- Born: Janet Carolin Hughes 4 March 1921
- Died: 21 May 2016 (aged 95) Oxford, England
- Other names: Jane Hughes
- Occupations: Preservationist, author, codebreaker, singer
- Known for: Decoding a message, which enabled the Royal Navy to sink the Bismarck

= Jane Fawcett =

British code-breaker, singer, and preservationist

Jane Fawcett MBE (née Hughes; 4 March 1921 – 21 May 2016) was a British codebreaker, singer, and heritage preservationist. She recently became known for her role in decoding a message, which led to the sinking of the German battleship Bismarck. From 1963 to 1976 she served as the secretary of the Victorian Society. She wrote and edited works including The Future of the Past; Seven Victorian Architects; The Village in History and Save the City.

==Early life==
Janet Carolin (or Caroline) Hughes was born on 4 March 1921 the daughter of George Hughes, the clerk of the Goldsmiths' livery company, and his wife, Margaret (nee Graham). Her paternal grandparents were Thomas McKenny Hughes, the 8th Woodwardian Professor of Geology at Cambridge University and Mary Caroline Hughes.

Jane was raised in London, attended Miss Ironside's School for Girls in Kensington, trained as a ballet dancer, and was admitted to the Royal Ballet School. As a young woman of 17, she was told she was "too tall" to be a professional dancer, and her promising ballet career ended. She was then sent to Zürich to learn German, shortly thereafter moving to the St Moritz ski resort.

● EXERCISE DATA
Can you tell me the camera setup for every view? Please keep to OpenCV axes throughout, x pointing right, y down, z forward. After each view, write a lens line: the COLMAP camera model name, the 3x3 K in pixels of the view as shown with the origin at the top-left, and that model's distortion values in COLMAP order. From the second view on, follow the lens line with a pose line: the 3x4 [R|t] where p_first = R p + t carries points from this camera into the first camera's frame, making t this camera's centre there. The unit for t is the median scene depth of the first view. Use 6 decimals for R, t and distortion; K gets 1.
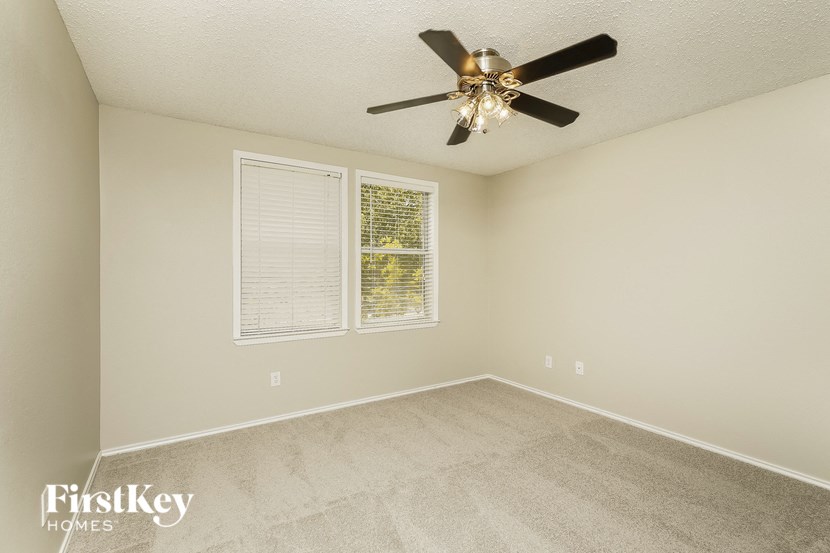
lens RADIAL K [[369.3, 0, 415.0], [0, 369.3, 276.5], [0, 0, 1]] dist [-0.001124, -0.000024]
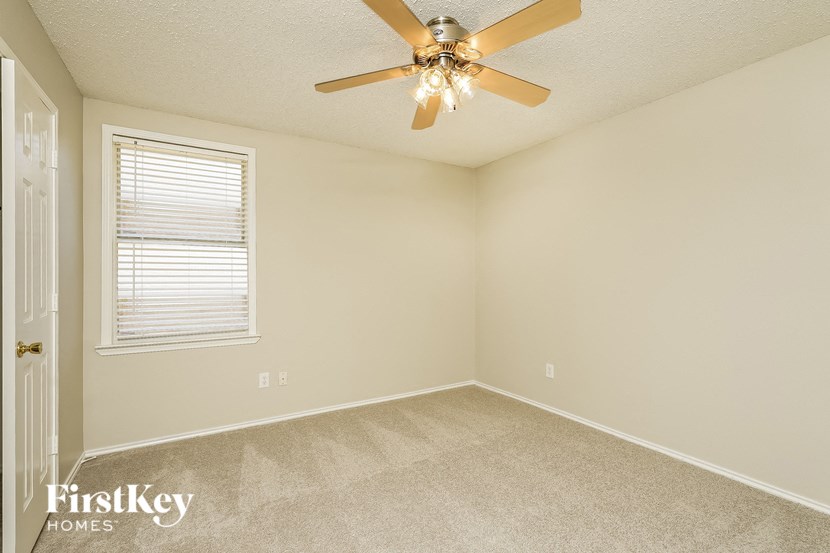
lens RADIAL K [[376.3, 0, 415.1], [0, 376.3, 274.2], [0, 0, 1]] dist [-0.004115, 0.000007]
pose [[0.999472, 0.004049, -0.032244, 0.120268], [-0.004065, 0.999992, -0.000420, -0.000846], [0.032242, 0.000551, 0.999480, 0.078767]]
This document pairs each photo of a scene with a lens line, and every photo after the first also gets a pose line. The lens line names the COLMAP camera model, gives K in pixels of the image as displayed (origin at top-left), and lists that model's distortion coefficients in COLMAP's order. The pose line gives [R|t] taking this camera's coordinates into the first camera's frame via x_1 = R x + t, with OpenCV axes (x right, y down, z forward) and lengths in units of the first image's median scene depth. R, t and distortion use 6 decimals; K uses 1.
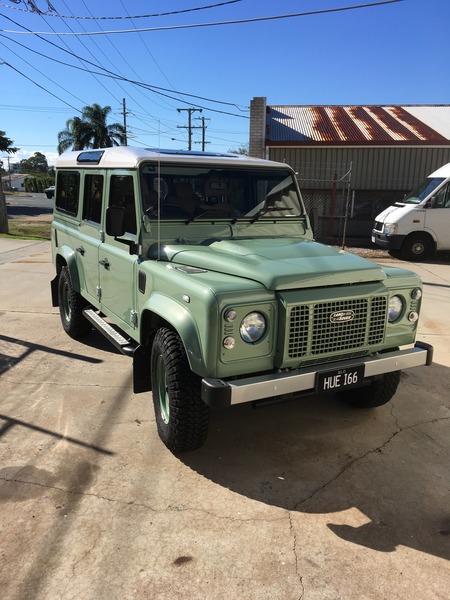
lens RADIAL K [[516.6, 0, 225.0], [0, 516.6, 300.0], [0, 0, 1]] dist [0.019280, -0.013383]
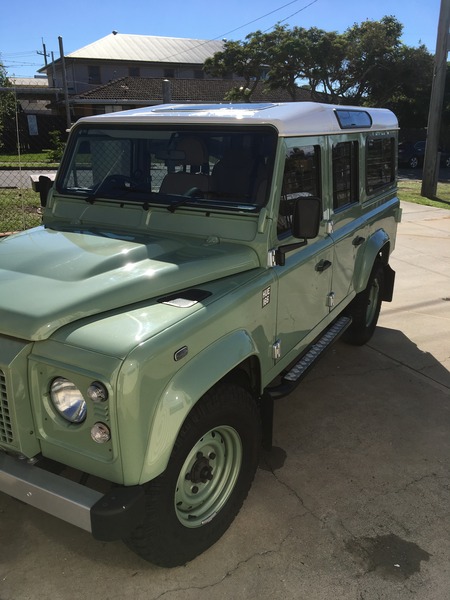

● ASSIGNED TASK
Answer these questions from the Jane Fawcett biography.
1. Which organization did she serve as secretary, and during which years?
2. Who was her paternal grandfather, and what post did he hold?
3. How old was she when she was told she was too tall to be a professional dancer?

● RESPONSE TO THE TASK
1. The Victorian Society, from 1963 to 1976.
2. Thomas McKenny Hughes, the 8th Woodwardian Professor of Geology at Cambridge University.
3. She was 17.